Anche in tempi di Jobs act, il controllo a distanza dei lavoratori deve tener conto di una serie di vincoli. E questo nonostante la recente riforma del lavoro sia intervenuta pure sull’articolo 4 dello Statuto dei lavoratori (la legge 300/1970), allargando le maglie dell’utilizzo di strumenti che si prestano anche a un monitoraggio dell’attività dei dipendenti. Mettendo, però, al contempo una serie di paletti, come la necessità di installare quegli apparecchi solo dietro un accordo sindacale o su autorizzazione della direzione territoriale del lavoro. Ed è proprio facendo leva sul nuovo articolo 4 dello Statuto dei lavoratori che il Garante della privacy ha bloccato l’iniziativa dell’università «Gabriele D’Annunzio» di Chieti e Pescara, che aveva messo in piedi un monitoraggio diffuso dell’attività dei propri dipendenti – docenti e personale tecnico – su internet. Sono stati i dipendenti dell’ateneo a chiamare in causa il Garante, lamentando una doppia violazione: quella dello Statuto dei lavoratori e quella della regole sulla privacy.
L’università ha eccepito, nel corso dell’istruttoria, che l’attività di controllo delle comunicazioni elettroniche avveniva in modo episodico ed era mirata a rilevare software pirata o eventuali violazioni del diritto d’autore e che non riguardava le informazioni personali dei dipendenti.
Le risultanze dell’indagine del Garante hanno, invece, portato a ben diversi risultati. Si è, infatti, appurato che l’ateneo – attraverso il personale incaricato e gli amministratori di sistema – effettuava un trattamento dei dati personali di numerosi utenti della rete dell’università (non solo professori e personale amministrativo, ma anche studenti, dottorandi, specializzandi, assegnisti di ricerca, professori a contratto e visiting professor) e che i dati relativi al traffico internet – contenenti, tra l’altro, gli accessi alla rete e l’utilizzo della posta elettronica – venivano conservati per cinque anni.
Tale controllo era effettuato attraverso software che – ha sottolineato il Garante – non possono essere considerati «strumenti utilizzati dal lavoratore per rendere la prestazione lavorativa». Si trattava, infatti, di software utili per accrescere la sicurezza dell’azienda, ma non necessari al dipendente per svolgere il lavoro. Come tali, al di fuori del contesto delineato dal nuovo articolo 4 dello Statuto.
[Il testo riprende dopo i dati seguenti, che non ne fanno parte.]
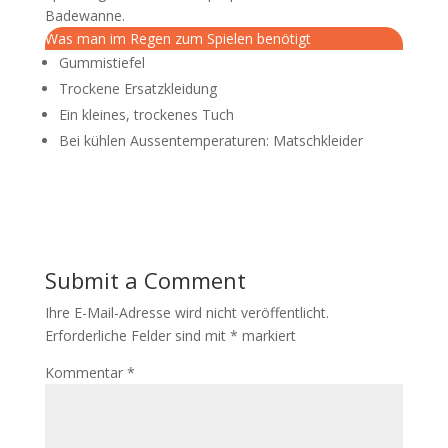
Badewanne.
Was man im Regen zum Spielen benötigt
Gummistiefel
Trockene Ersatzkleidung
Ein kleines, trockenes Tuch
Bei kühlen Aussentemperaturen: Matschkleider
Submit a Comment
Ihre E-Mail-Adresse wird nicht veröffentlicht.
Erforderliche Felder sind mit
*
markiert
Kommentar
*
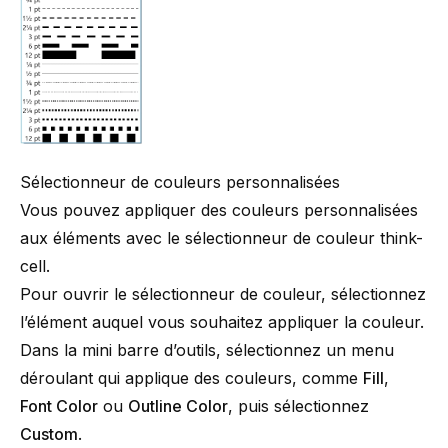
Sélectionneur de couleurs personnalisées
Vous pouvez appliquer des couleurs personnalisées
aux éléments avec le sélectionneur de couleur
think-
cell
.
Pour ouvrir le sélectionneur de couleur, sélectionnez
l’élément auquel vous souhaitez appliquer la couleur.
Dans la mini barre d’outils, sélectionnez un menu
déroulant qui applique des couleurs, comme
Fill
,
Font Color
ou
Outline Color
,
puis sélectionnez
Custom
.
Per di più, si trattava di apparati tecnologici che operavano con modalità non percepibili dagli utenti, i quali non avevano, tra l’altro, ricevuto un’idonea informativa sul modo in cui l’ateneo utilizzava i loro dati personali. Per tutto questo l’iniziativa dell’università è stata ritenuta illecita e il Garante ha imposto di conservare i dati personali “registrati” per consentire la loro eventuale acquisizione da parte della magistratura.